やってみよう |
山奥のフクロウカフェを訪ねた文章の続きを、最後の「長寿だ。」の後から書き進めなさい。

が、さらに山の奥へと一時間近く車を走らせる。小雨が降ったりやんだりしながら、山奥に住む私ですら心配になるくらい奥へ。標高も高くなり、うっすら霧のかかる森の中に、古民家をカフェにした
「フクロウのいる森カフェ」はあった。


ユーラシアワシミミズク

置物かと紛う、ジーッとこちらを見る大きなミミズク。その奥から、お店の方が出てくると、クルーッと首を真後ろに180度回転させる。自動的に、なめらかに、一定速度に、スムースに。さながら、機械仕掛けのからくり人形のよう。

本物だ。

お店の方に「どうぞ中へ」と迎えられ、板張りの室内へ入る。


オオフクロウ

物語に出てきそうな、いや、物語から出てきたような、博識そうなフクロウがテレビを観ていた。

「よく来たな」もしくは「何しに来た」と、低く落ち着いた声が聴こえてきそうだ。

「おじゃま、します。」


メンフクロウ

その隅でひっそりと、そっと小柄なフクロウ。お腹の白がふわふわで、おとなしそうに、控えめに、一度チラリとこちらを見とめた程度したあと、またウトウトしはじめる。

暖かいコーヒーをいれていただく。

フクロウには触れないこと、手を目の前に出さないこと、写真や動画の撮影はどうぞご自由に、とのこと。

フクロウは小さな子は15年ほど、大きな子は30年以上も生きるという。長寿だ。

資料一覧 |

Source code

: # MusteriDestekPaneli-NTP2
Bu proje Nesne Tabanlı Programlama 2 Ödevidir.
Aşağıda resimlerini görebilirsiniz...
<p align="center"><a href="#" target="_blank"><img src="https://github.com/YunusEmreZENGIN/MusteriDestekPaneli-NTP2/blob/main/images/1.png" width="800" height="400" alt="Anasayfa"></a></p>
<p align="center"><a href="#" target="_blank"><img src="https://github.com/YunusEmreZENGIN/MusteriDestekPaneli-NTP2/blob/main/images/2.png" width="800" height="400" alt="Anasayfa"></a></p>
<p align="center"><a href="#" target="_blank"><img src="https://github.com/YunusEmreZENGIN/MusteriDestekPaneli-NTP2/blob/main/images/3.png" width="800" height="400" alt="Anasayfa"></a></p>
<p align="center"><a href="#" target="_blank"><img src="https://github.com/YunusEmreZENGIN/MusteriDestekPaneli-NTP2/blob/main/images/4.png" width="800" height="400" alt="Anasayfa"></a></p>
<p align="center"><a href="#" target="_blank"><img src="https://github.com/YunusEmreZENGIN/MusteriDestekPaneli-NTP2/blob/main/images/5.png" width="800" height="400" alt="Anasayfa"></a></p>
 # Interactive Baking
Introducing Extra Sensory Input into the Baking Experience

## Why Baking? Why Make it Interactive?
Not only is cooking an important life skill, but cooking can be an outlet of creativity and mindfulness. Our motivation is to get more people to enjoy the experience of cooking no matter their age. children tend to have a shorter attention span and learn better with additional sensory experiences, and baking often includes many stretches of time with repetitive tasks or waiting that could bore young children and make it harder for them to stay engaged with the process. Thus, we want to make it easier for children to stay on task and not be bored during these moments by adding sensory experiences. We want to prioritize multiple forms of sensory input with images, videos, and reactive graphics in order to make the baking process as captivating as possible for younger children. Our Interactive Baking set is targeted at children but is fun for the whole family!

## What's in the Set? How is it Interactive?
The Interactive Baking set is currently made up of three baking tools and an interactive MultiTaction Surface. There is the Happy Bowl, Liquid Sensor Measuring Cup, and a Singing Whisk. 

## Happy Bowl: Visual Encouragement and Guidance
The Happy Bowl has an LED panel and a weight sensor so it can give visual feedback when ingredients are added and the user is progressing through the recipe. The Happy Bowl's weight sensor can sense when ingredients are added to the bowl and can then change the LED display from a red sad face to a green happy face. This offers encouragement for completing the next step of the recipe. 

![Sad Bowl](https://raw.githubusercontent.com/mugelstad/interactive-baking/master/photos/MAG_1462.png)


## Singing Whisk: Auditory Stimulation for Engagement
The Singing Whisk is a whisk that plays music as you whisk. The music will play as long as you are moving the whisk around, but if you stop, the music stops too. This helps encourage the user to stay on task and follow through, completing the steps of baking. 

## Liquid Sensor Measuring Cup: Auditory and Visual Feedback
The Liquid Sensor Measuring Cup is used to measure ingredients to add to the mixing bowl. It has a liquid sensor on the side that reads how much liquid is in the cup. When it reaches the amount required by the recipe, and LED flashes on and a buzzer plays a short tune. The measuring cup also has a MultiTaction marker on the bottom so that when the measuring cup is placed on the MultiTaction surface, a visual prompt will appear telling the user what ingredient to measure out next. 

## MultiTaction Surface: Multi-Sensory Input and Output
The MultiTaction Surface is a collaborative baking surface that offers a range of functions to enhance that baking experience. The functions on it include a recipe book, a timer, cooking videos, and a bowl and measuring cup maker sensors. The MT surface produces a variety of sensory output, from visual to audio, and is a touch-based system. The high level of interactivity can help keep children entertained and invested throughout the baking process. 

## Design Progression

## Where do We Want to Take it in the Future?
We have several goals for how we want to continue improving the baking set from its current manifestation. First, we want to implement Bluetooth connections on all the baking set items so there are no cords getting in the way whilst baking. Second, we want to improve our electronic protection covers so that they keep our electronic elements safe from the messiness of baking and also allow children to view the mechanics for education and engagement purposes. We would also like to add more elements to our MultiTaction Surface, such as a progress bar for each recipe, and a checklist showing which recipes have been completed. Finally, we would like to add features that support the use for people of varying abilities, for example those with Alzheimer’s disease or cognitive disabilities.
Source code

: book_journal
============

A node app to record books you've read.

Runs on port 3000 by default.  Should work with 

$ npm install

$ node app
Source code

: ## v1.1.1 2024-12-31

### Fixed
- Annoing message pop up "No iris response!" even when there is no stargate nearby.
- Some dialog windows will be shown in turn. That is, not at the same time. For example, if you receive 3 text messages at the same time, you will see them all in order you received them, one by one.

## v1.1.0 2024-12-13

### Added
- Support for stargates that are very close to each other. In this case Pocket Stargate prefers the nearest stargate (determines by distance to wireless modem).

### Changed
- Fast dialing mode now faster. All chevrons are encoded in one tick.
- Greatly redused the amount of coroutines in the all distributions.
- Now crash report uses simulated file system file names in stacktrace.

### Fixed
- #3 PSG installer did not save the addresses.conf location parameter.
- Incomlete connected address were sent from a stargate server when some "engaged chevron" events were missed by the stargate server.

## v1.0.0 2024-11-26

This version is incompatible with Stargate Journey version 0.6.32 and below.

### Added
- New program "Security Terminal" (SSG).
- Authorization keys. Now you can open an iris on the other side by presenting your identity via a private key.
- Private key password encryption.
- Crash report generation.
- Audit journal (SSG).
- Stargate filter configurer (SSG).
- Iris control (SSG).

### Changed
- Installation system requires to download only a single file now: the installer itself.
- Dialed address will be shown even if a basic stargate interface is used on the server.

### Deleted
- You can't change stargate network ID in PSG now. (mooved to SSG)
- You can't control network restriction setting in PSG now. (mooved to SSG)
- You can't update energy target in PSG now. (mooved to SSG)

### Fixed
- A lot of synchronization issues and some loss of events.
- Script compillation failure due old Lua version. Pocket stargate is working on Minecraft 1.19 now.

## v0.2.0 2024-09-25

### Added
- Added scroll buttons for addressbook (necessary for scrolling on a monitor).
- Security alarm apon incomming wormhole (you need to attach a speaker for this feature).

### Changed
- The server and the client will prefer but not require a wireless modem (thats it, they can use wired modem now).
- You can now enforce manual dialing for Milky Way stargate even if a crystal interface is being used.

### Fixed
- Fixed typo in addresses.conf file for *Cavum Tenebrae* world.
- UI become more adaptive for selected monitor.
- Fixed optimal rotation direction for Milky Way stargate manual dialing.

記述解答 |
彼らは足に足皮をつけ、リーシュで止まり木に繋がれている。とはいえ、じっと、めったにそこから飛びたったりすることはない。
時おり瞬きをしたり、毛繕いをしたり、する以外はウトウトと寝ている。

フクロウたちとの静かな時間。
写真を撮らせていただく。毛繕いの様子も、動画におさめさせていただく。

そう、彼らには敬語になってしまうのだ。物知りな長老、落ち着いた訳知り顔で、その真ん丸な瞳で見つめられれば容易く、私の考えていそうなことなど知れている、とでも言わんばかりに。

部屋の奥には、彼らの餌が収まっているであろう大きな冷凍庫が確かにある。
ウズラの肉だという。彼らは肉食なのだ。
この物静かな、博識のフクロウが、血肉を滴らせ小鳥の肉を食む。

ふぁっさ ふぁっさ

翼をはためかせながら、お店の方の革手袋につかまり、連れられてくる。

ふぁっさ ふぁっさ

翼を広げると鷹や鷲のように、大きな鳥なのだとわかる。夜の森を翔ぶ様を想像する。

煽られ風がふく。

帰り際「ご指名」の1羽を腕に乗せてもらう。
1番大きなユーラシアワシミミズク。

分厚い革手袋をした腕に乗せてもらう。
その丸い頭を
「どうぞ撫でてあげてください」
と言われ、恐る恐る、撫でる。

ふわふわだ。そして軽い。

一瞬にして、昔飼っていたインコや文鳥の、あの羽毛のふわふわツルツルを思い出す。
そうか、この子も鳥なのだ。

クルーッと180度、自動的にこちらを向く。
大きなつぶらな瞳。目が合う。
吸い込まれ、目を逸らすことができない。

撫でる手をカブッとされそうになり
「あ、ごめんなさい」と咄嗟にひっこめる。
無礼があったのかもしれない。

夫も、三女も、それぞれにオオフクロウ、メンフクロウを腕に乗せてもらい、そっと撫でふれあった。

静かな一時間だった。

森の中の古民家、フクロウたちがじっと、眠ったり起きたりをしている部屋で、眠いような見透かされたような居心地で、いた。

「ありがとうございました」

昼どきを少しすぎ、眠く、少し寒く。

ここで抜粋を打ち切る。